McMullan suggests that revived appreciation for inventive writing may have something to do with the kerfuffle over the 2011 Booker Prize, when many reacted against the idea that “readability” should be a prize-winning virtue — and some others responded with arguments against the idea that difficulty should be one, either.
But what is truly exciting about experimental novels is not that they’re difficult, but that they’re doing something only they can do — not just something only the writer can do, but something only the novel can do. As McMullan points out,
games are becoming more sophisticated in the way they tell stories, while box sets and Netflix continue to scratch the general narrative itch for a large part of the population…. As the basic need for storytelling is catered for to a large extent by TV dramas, it may be that readers turn to the novel for something else, something new.
In many respects, even highly “readable” novels are already the most difficult way to get a story into the brain — reading is more active than watching TV or movies and, if easier on the thumbs, still requires more brain power than your average video game. So if a consumer is only looking for a compelling story and nothing else, they’re increasingly going to look to other media. In fact, I’d argue that, for a variety of reasons, most movies are better than most books — but the best books are better than the best movies (a cinephile might take issue with me on this, but I don’t have one handy).

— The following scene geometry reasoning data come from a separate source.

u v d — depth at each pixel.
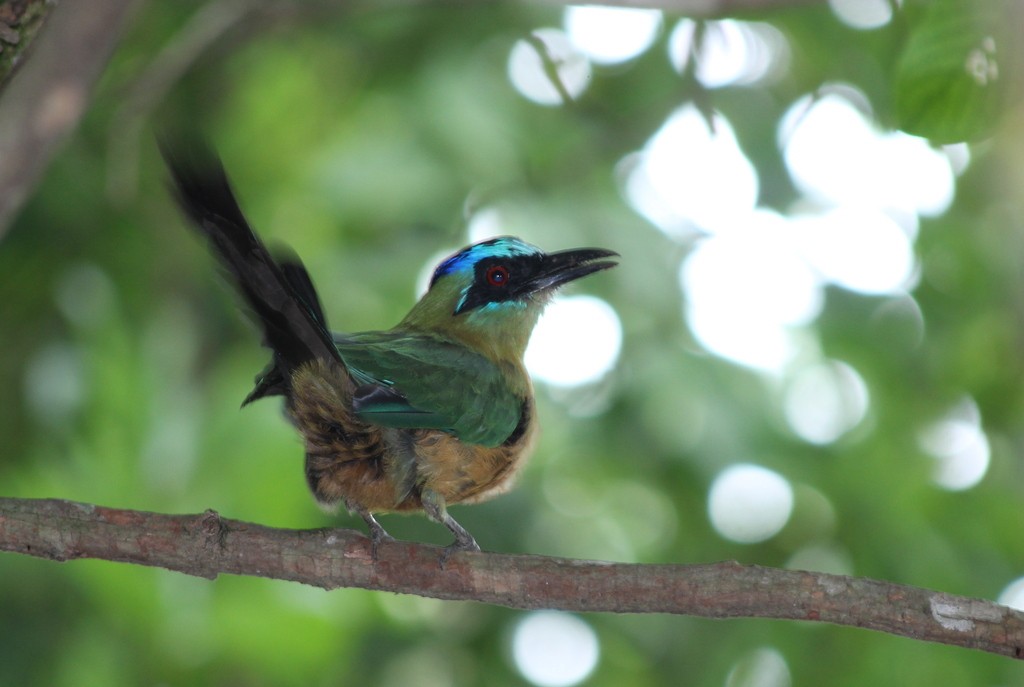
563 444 13.31
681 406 13.30
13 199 6.27
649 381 13.13
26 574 10.84
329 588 7.19
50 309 12.62
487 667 14.23
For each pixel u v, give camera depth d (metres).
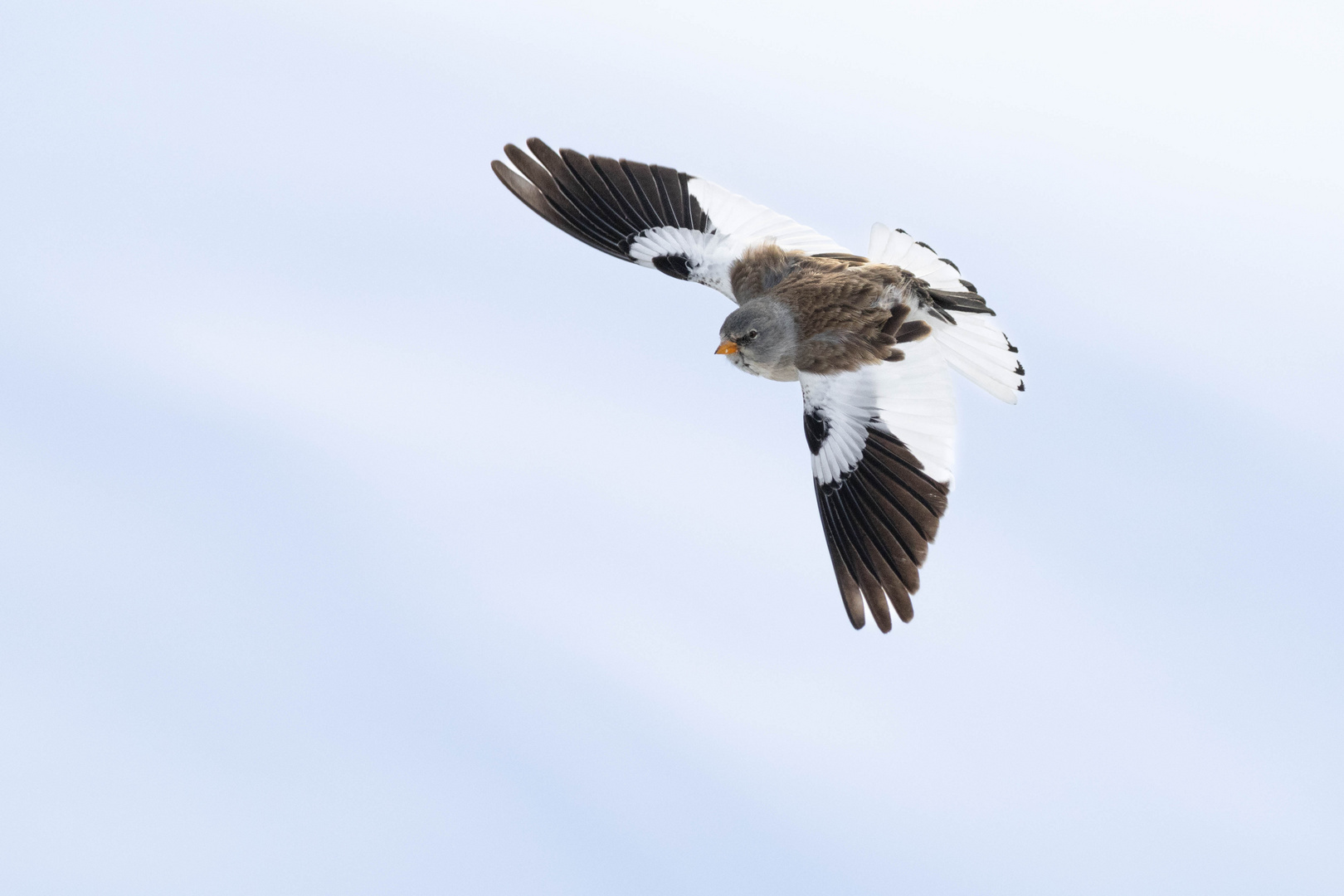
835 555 12.30
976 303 13.02
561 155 14.62
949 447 12.30
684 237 14.19
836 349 12.80
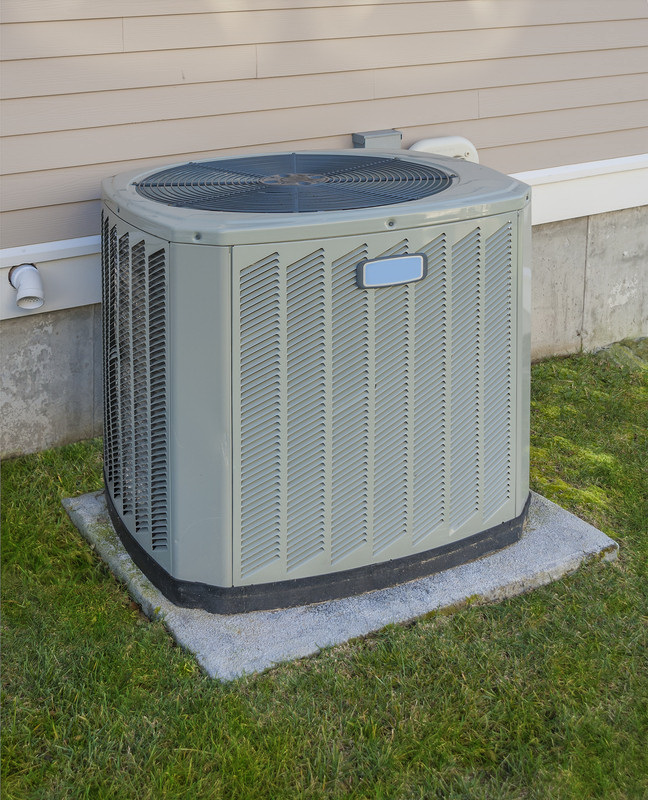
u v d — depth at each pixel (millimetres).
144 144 4188
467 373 3361
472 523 3541
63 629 3238
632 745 2836
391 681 3031
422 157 3947
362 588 3385
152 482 3314
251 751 2758
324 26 4480
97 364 4371
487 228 3248
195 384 3064
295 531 3240
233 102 4348
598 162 5555
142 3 4020
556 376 5398
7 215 3965
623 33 5445
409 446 3311
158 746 2777
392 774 2713
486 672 3088
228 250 2904
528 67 5168
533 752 2824
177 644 3180
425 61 4820
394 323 3152
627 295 5887
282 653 3115
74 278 4164
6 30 3773
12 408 4219
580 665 3125
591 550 3670
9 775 2695
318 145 4641
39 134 3943
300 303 3008
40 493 4027
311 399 3115
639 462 4500
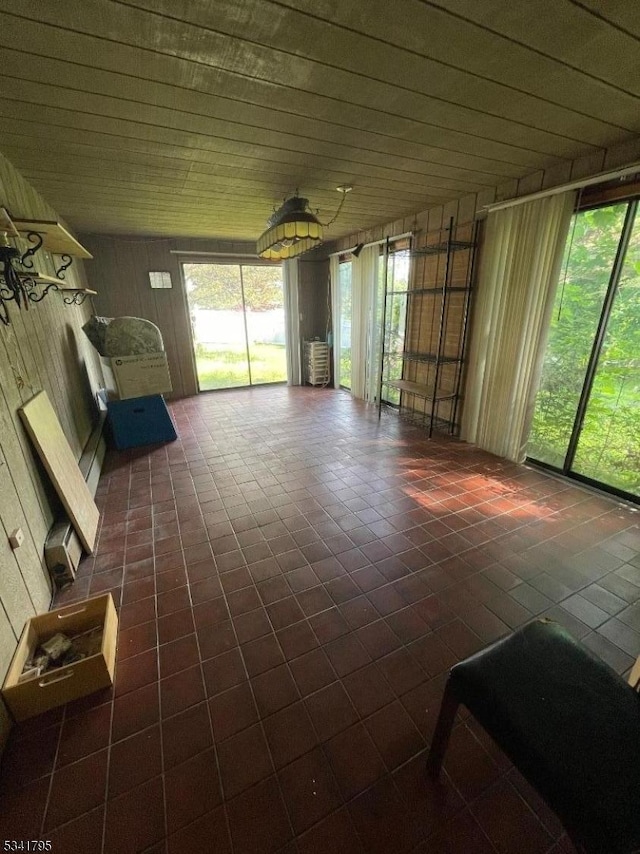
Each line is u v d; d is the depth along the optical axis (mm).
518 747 779
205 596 1754
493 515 2369
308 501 2580
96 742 1171
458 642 1509
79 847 949
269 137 1925
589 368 2566
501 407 3145
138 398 3582
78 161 2193
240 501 2596
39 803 1031
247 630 1570
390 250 4312
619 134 1953
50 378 2396
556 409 2855
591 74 1409
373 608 1674
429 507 2477
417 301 4020
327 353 6035
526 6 1071
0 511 1360
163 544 2137
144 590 1797
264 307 6191
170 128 1800
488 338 3193
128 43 1195
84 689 1298
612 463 2582
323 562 1973
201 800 1035
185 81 1418
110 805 1026
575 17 1116
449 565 1936
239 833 970
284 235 2617
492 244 3002
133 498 2652
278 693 1318
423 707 1271
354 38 1193
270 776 1086
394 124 1801
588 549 2039
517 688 868
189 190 2807
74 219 3725
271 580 1850
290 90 1493
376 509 2467
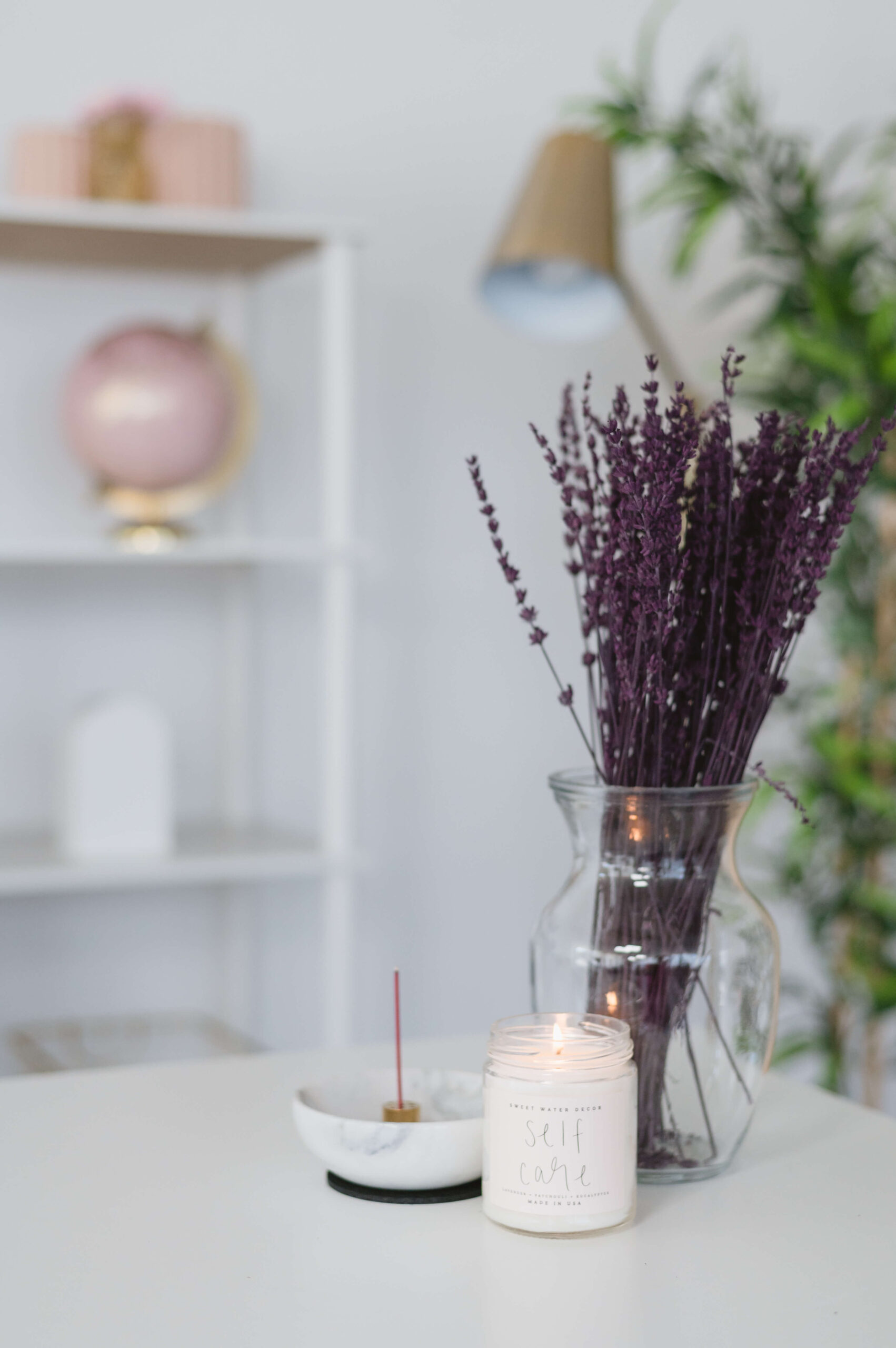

As narrative art forms mature, they inevitably get better and better at what they do, and TV and movies are getting really, really good. But across the board, the most interesting material comes when the form is as essential to the story as any other element. Linklater’s Boyhood has been getting so much attention lately because, yes, it’s an incredibly ambitious project and, yes, a touching film — but it’s also doing something only film can do: capture a real person’s progression over time in a way that’s both narrative and visual, and thus meld his experience with the fictional one.
In the same way, for books like Infinite Jest or Tom McCarthy’s C, their essential novel-ness is part of the story. They couldn’t be presented in any other way, and the response they evoke couldn’t be elicited by another art form. Even epistolary novels or books with extremely voicey narrators (think The Catcher in the Rye) have an edge on the others because they present a kind of storytelling we just don’t get anywhere else. Don’t get me wrong, I like a straightforward narrative novel as much as the next guy, but if I’m not being surprised on the sentence or concept level, I sometimes wonder: would this be just as good — or better — as a movie?
On the other hand, the bestseller list is almost invariably topped with books that might as well be movies: thrillers and romance novels that are accomplished in their own rights, but are built mostly of plot and genre convention and very little literary experimentation or innovation. This is reading as escape, satisfaction, and pure entertainment. There’s nothing wrong with that, except that television can often do it better — which means that, long-term, we may see fewer and fewer people choosing books. And as other narrative art forms get better in their own niches, novelists may look to push their own form as far as it can go, and as far away from other forms as it can get — not at the expense of story, and not just for the sake of experimentation, but for the sake of keeping novels uniquely essential to the human experience.